Mercredi, la Réserve fédérale américaine (Fed) indiquera probablement qu'elle n'est pas prête à assouplir sa politique monétaire, alors que le conflit au Moyen-Orient jette un doute quant à la maîtrise de l'inflation.
Les mots de Jerome Powell, président de la Fed, cette semaine, risquent d'évoquer l'importance de l'attentisme dans son discours. En effet, la banque centrale adopte souvent une approche "wait and see" lorsqu'elle fait face à des incertitudes économiques.
L'escalade des tensions suite aux frappes israélo-américaines sur l'Iran fin février a provoqué une vague d'incertitude mondiale, particulièrement avec la paralysie du détroit d'Ormuz, augmentant ainsi les prix de l'énergie.
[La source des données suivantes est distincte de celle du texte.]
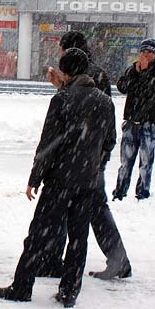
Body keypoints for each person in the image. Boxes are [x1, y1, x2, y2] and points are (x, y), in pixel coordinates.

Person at [0, 48, 117, 308]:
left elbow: (48, 143)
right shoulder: (105, 101)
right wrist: (94, 163)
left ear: (65, 71)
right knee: (78, 238)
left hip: (60, 180)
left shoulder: (62, 100)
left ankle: (22, 287)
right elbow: (110, 141)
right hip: (88, 182)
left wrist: (35, 177)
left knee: (38, 235)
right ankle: (69, 292)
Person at [39, 31, 131, 280]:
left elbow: (81, 110)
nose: (59, 54)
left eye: (61, 49)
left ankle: (115, 260)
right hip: (91, 154)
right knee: (82, 207)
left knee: (86, 207)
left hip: (81, 157)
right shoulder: (94, 71)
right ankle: (58, 259)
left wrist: (61, 86)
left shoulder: (86, 73)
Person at [113, 38, 155, 201]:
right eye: (143, 52)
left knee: (146, 160)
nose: (145, 55)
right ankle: (120, 191)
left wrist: (144, 72)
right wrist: (136, 72)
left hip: (149, 122)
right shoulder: (133, 69)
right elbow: (122, 87)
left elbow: (153, 92)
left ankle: (143, 192)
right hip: (131, 121)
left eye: (149, 52)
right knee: (125, 161)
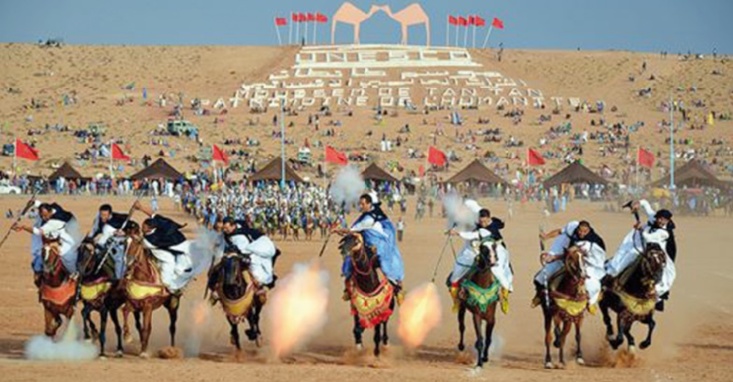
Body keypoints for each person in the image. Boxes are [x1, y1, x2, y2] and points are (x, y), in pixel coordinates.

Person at [332, 191, 405, 303]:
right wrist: (339, 231)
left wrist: (338, 230)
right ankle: (348, 287)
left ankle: (397, 291)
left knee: (384, 265)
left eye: (363, 204)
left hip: (379, 244)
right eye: (360, 204)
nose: (361, 206)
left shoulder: (369, 219)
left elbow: (351, 230)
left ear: (369, 204)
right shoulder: (366, 216)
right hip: (367, 241)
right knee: (352, 257)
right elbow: (352, 231)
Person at [606, 200, 676, 311]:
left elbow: (650, 237)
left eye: (664, 220)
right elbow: (646, 205)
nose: (661, 221)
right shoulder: (653, 217)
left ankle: (657, 295)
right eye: (660, 219)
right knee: (628, 254)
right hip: (642, 244)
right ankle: (613, 274)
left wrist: (641, 229)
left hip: (658, 249)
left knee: (663, 270)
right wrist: (638, 203)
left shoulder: (665, 232)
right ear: (657, 217)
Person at [448, 203, 513, 314]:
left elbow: (472, 235)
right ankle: (456, 300)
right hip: (479, 250)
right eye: (481, 221)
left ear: (489, 218)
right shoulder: (477, 223)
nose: (482, 224)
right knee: (459, 271)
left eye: (485, 221)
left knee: (498, 272)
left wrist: (458, 233)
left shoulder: (493, 225)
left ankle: (504, 297)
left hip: (496, 250)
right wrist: (455, 227)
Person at [532, 220, 606, 312]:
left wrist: (554, 257)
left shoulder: (589, 241)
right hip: (572, 258)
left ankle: (590, 303)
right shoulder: (573, 227)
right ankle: (539, 296)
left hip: (589, 261)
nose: (581, 233)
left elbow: (571, 252)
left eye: (584, 232)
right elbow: (560, 231)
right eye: (580, 231)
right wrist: (546, 236)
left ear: (589, 231)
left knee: (591, 284)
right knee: (543, 275)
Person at [13, 201, 82, 286]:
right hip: (61, 230)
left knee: (67, 257)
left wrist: (23, 227)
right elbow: (39, 204)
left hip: (68, 235)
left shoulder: (54, 222)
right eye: (42, 215)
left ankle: (74, 274)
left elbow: (38, 232)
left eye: (45, 216)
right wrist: (32, 203)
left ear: (50, 212)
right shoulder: (53, 207)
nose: (43, 218)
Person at [209, 217, 278, 301]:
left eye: (227, 228)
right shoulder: (229, 232)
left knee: (254, 266)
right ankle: (216, 289)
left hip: (256, 248)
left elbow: (244, 251)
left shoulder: (240, 238)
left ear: (233, 226)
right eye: (224, 228)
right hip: (242, 249)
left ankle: (260, 287)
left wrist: (236, 254)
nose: (225, 230)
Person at [132, 200, 194, 293]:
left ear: (150, 229)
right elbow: (153, 214)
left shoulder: (151, 240)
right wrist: (141, 207)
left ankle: (169, 287)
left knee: (173, 264)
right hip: (172, 245)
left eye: (144, 228)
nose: (142, 229)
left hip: (180, 246)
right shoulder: (159, 222)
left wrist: (136, 237)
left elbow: (144, 243)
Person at [86, 204, 129, 280]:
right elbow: (95, 230)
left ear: (110, 214)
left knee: (119, 261)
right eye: (101, 214)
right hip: (102, 243)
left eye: (105, 215)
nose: (103, 217)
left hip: (116, 245)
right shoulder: (98, 219)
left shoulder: (118, 221)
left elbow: (130, 227)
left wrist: (124, 232)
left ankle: (119, 279)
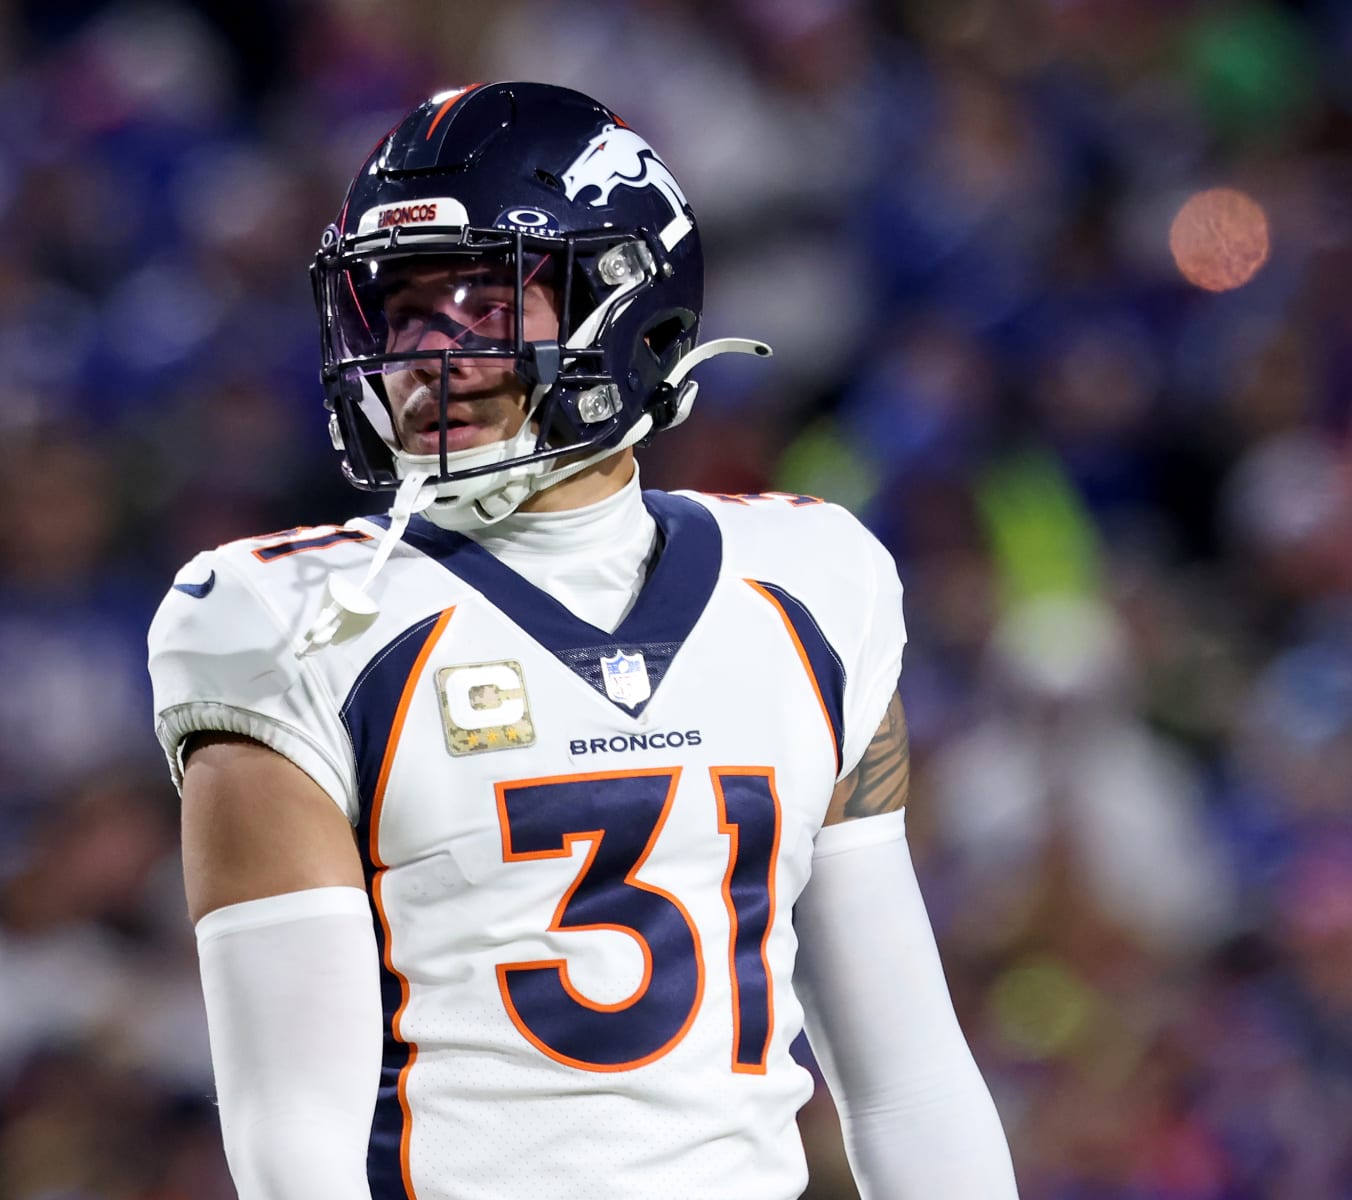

En réponse à cette hausse des coûts, la Banque centrale australienne a récemment augmenté ses taux. Cependant, la Fed semble prendre une position différente, maintenant ses taux directeurs entre 3,50% et 3,75% depuis décembre dernier.
Les analystes prévoient que ce statu quo pourrait perdurer, alors que Gregory Daco, économiste chez EY, souligne que la Fed pourrait rester inactive pendant un temps prolongé.
Cette situation pourrait inciter davantage de banquiers centraux à adopter une posture plus agressive face à l'inflation. En effet, l'objectif de la Fed de stabiliser l'inflation au taux cible de 2% n'a pas été atteint depuis cinq ans, avec des prix qui ont augmenté de 2,8% en janvier.
Au-delà de la lutte contre l'inflation, la Fed doit également veiller à maintenir un niveau de plein emploi. Trouver un équilibre en période de stagflation représente un exploit complexe pour la banque.
Il convient de noter que douze votants déterminent la politique monétaire, majoritairement des économistes. Ces derniers n'ont pas réussi à s'accorder unanimement sur des décisions depuis plusieurs mois.
Avec la guerre au Moyen-Orient, Daco prédit que les défis auxquels la Fed fait face pourraient s'intensifier.
Lors de la précédente réunion, les gouverneurs Christopher Waller et Stephen Miran avaient soutenu une réduction des taux. Ils pourraient trouver des justifications à cette position compte tenu des faibles créations d'emplois observées récemment.
Cependant, les analystes de la banque ING mettent en garde : défendre la crédibilité de la Fed en matière d'inflation devient difficile quand les taux se trouvent au-delà de l'objectif fixé.
Les marchés observeront attentivement les prévisions économiques que la Fed publiera, qui seront mises à jour pour la première fois depuis décembre. La question se posera alors : quels niveaux de croissance, d'inflation et de chômage seront envisagés d'ici la fin de l'année, et comment cela influencera-t-il les taux d'intérêt ?
Jusqu'à présent, les prévisions tablaient sur un seul abaissement éventuel des taux pour 2026. Si cette perspective devait disparaître, cela signifierait que le camp des "faucons" au sein de la Fed a gagné du terrain.